Mit Pinsel und Farben für Trinkwasser: Wenn die Künstlerin Sabine Eckardt am Sonntagabend ihr Atelier in der Alten Dorfstraße von Wusterhusen öffnet, geht es um bessere Lebensverhältnisse in anderen Regionen der Erde. 30 mal 30 Zentimeter große Bilder wollen Eckardt und weitere Frauen und Männer dann malen. Erst einmal fertig und trocken, sollen sie einer weltweiten Spendenbewegung überlassen werden, die sie zu Geld machen will, um in Afrika, Asien oder Lateinamerika Quellen zu erschließen, Wasserleitungen und -speicher sowie Entnahmestellen zu bauen.

„Das kann man nur gut finden. Da entsteht ein Mehrgewinn, der in die Zukunft wirkt“, sagt Sabine Eckardt. Sie selbst wusste bis vor kurzem nicht, dass es dieses Hilfsprojekt gibt. Darauf aufmerksam wurde sie durch Wusterhusens Pastorin Katrin Krüger. Die wiederum war von zwei Schülerinnen um Hilfe gebeten worden. Jene haben gerade Ferien und radeln Kirchengemeinden im Norden ab, um sie für die Aktion Bilderspenden zu interessieren.

Sabine Eckardt ist optimistisch, dass Wusterhusen ein paar Arbeiten beisteuern kann. „30 mal 30 Zentimeter – das dürfte in zwei Stunden zu schaffen sein.“ Was am Sonntagabend nicht fertig werde, vollende man in den Folgetagen. „Die Bilder müssen ohnehin erst durchtrocknen, bevor wir sie an die Träger der Spendenaktion verschicken“, erklärt Eckardt.

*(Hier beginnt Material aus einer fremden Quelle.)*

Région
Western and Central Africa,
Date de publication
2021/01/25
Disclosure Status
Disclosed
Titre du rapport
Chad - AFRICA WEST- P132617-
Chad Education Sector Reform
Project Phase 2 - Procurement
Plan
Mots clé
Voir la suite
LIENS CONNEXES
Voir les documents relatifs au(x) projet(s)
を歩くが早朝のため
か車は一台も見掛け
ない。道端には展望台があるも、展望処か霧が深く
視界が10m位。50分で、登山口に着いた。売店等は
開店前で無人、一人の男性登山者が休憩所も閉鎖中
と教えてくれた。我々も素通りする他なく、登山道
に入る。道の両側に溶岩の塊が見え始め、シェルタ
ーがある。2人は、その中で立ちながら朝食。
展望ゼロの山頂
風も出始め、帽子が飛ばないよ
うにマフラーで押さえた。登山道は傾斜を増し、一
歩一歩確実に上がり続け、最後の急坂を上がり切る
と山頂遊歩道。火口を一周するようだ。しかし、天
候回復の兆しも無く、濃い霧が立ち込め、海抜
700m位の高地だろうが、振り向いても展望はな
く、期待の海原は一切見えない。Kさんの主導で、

Bilder für Trinkwasser – die Idee stammt vom Münsteraner Regisseur und Künstler Ulrich Thon. Der will weltweit 20 000 Bilder zusammenbekommen und durch eine anerkannte Organisation verkaufen und versteigern lassen. In den vergangenen Jahren seien mehr Menschen wegen schlechter Wasserversorgung ums Leben gekommen als durch kriegerische Konflikte. Das, macht Thon deutlich, sei ihm Anlass für sein Hilfsprojekt gewesen. Sabine Eckardt unterstützt es gerne. Sie stellt am Sonntag nicht nur ihr Atelier zur Verfügung, sondern auch Pinsel und Farben.